7月13日(金)ヴェルク横須賀にて、酒井直隆先生をお招きして「手の痛みとピアノ奏法」というテーマで講座を開催しました。
1. 人間の手の構造とピアノ」奏法
2. 歴史的ピアニストはどんな手をしていたか
3. ピアニストの手の障害
4. 現代ピアノ奏法の探求
5. コンピューターによるピアノ演奏の解析
6. ピアノをめぐる新しい試み
以上、6つのテーマを写真、ビデオを交えながらお話ししていただきました。どのテーマも興味深く、先生の解説は分かりやすくテンポよくすすめられ、とても短く感じられた2時間でした。
受講した先生方からは、
・「医学的な見地からの障害の解説、オクターブや和音の練習が原因となりやすい、などのデータが興味深かつた。」
・「自分の体の使い方をよく知って、奏法だけの研究にとどまらず脳の使い方に気を配ることが大事だということがわかった。」
という感想をいただきました。
名ピアニストの手が思ったより小さかったこと、またホロヴィツツの奏法の解説もとても興味深いものでした。障害者支援という観点からハイテクノロジーの研究もされている酒井先生のお話しをうかがい、私たちピアノ指導者も視野を広く持って社会に貢献していかねばと、強く思いました。もう少し時間があれば......という心地よい欲求不満を残して2時間の講座の幕を閉じました。

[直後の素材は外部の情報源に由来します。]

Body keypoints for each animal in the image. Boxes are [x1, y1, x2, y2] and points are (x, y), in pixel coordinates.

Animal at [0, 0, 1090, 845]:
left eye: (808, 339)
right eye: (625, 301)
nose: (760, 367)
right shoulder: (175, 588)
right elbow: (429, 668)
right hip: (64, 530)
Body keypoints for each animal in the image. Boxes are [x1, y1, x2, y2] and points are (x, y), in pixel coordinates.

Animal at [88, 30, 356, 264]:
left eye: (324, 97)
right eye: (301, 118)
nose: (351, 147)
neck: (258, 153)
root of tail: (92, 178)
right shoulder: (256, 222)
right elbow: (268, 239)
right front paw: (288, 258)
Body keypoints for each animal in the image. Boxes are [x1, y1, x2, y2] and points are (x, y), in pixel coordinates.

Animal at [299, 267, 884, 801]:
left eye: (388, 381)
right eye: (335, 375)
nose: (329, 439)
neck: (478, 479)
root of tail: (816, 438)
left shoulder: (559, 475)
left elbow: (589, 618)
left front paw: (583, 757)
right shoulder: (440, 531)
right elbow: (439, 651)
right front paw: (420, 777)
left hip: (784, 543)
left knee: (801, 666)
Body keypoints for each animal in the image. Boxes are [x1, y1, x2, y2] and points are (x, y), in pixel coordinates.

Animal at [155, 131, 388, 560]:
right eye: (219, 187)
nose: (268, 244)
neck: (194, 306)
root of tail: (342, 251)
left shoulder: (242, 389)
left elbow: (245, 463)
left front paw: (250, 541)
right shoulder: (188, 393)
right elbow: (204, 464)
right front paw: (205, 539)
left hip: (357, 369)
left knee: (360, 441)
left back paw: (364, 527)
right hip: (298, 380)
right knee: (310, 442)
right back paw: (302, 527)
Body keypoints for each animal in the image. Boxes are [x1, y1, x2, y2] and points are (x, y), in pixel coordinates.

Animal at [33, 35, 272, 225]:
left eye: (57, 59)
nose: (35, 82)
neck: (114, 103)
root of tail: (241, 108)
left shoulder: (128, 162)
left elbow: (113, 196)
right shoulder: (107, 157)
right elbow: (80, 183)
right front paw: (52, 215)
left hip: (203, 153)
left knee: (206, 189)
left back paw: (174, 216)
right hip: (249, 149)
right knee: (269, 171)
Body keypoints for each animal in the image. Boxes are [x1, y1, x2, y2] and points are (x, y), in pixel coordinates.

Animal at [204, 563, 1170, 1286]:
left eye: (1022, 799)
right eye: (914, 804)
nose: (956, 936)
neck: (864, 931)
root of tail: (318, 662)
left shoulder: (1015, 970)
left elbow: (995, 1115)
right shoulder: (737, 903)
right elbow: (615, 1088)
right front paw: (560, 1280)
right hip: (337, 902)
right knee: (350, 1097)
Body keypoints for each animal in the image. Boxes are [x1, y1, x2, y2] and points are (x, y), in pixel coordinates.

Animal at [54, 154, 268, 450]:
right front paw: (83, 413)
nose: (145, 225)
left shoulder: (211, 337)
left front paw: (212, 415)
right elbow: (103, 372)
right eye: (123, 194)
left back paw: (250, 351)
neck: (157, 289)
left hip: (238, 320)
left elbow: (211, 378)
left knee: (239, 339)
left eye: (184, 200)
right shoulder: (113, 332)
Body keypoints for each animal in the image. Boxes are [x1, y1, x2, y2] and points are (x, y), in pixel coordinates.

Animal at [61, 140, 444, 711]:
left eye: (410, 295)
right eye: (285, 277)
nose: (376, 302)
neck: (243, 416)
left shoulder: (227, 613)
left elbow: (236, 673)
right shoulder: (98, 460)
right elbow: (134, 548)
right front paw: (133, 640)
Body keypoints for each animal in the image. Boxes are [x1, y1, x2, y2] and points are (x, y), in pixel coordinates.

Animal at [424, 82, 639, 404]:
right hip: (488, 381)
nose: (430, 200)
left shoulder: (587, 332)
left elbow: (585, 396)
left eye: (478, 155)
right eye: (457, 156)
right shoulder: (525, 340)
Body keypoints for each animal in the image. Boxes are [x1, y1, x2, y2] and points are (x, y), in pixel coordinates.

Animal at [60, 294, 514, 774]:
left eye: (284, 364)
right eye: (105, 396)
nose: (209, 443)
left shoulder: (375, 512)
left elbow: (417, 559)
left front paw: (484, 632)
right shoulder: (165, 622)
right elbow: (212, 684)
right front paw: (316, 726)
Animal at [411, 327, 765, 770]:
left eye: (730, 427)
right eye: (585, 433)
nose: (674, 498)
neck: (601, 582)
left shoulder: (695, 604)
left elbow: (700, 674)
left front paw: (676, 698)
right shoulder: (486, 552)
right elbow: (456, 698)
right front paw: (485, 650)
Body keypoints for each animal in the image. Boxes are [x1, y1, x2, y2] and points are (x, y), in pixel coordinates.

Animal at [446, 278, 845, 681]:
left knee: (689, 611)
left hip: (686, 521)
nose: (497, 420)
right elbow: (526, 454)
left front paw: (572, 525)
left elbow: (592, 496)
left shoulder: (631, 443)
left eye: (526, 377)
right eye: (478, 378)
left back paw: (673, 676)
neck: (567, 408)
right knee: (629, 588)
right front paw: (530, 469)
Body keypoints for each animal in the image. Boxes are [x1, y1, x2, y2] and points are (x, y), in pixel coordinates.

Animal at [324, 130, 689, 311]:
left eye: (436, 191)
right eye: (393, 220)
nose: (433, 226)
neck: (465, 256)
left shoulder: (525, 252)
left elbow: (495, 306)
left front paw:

酒井先生、そして受講してくださった先生方、ありがとうございました。(Report: よこすかステーション 伊勢田宏子)
【当日の参加者レポートより抜粋】
♪筋肉や神経は実際に目にふれるわけではないので、医学の立場から解説があってとてもすっきりしました。手の痛み=腱鞘炎ではないこと、生涯が起こった原因が単に練習量の多さではなく、オクターヴや和音の練習の時おこりやすい、というデータを拝見して興味深かったです。ストレッチ体操だけでなく、反射を高める体操も是非知りたいと思いました。
ピアニストの手の障害の分析にとどまることなく、それを医学的に治し、さらに工学と結びつけて新しい物を創造していかれる力に大変感動しました。
♪脱力と重量奏法のセミナーに長い時間をかけて研究していましたが、それだけではダメだということが今日わかりました。椅子だけでも色々な座り方、タッチも一見指先が沿っているように見えても(ホロヴィッツのように)瞬間的にひっかいて載せていて、脳でイメージしたモーツァルトの音色を自分なりに一番良い選ばれたルートを選択して音楽表現に結び付けていたのが、ビデオでよくわかりました。
「これだと、こうでなければいけません!」と長い間先生に言われてきましたが、結局自分の体の使いかたをよく知って、指だけに頼らず、脳そのものの使い方に気を配ることが自分の音楽を表現するのに大事だということがわかりました。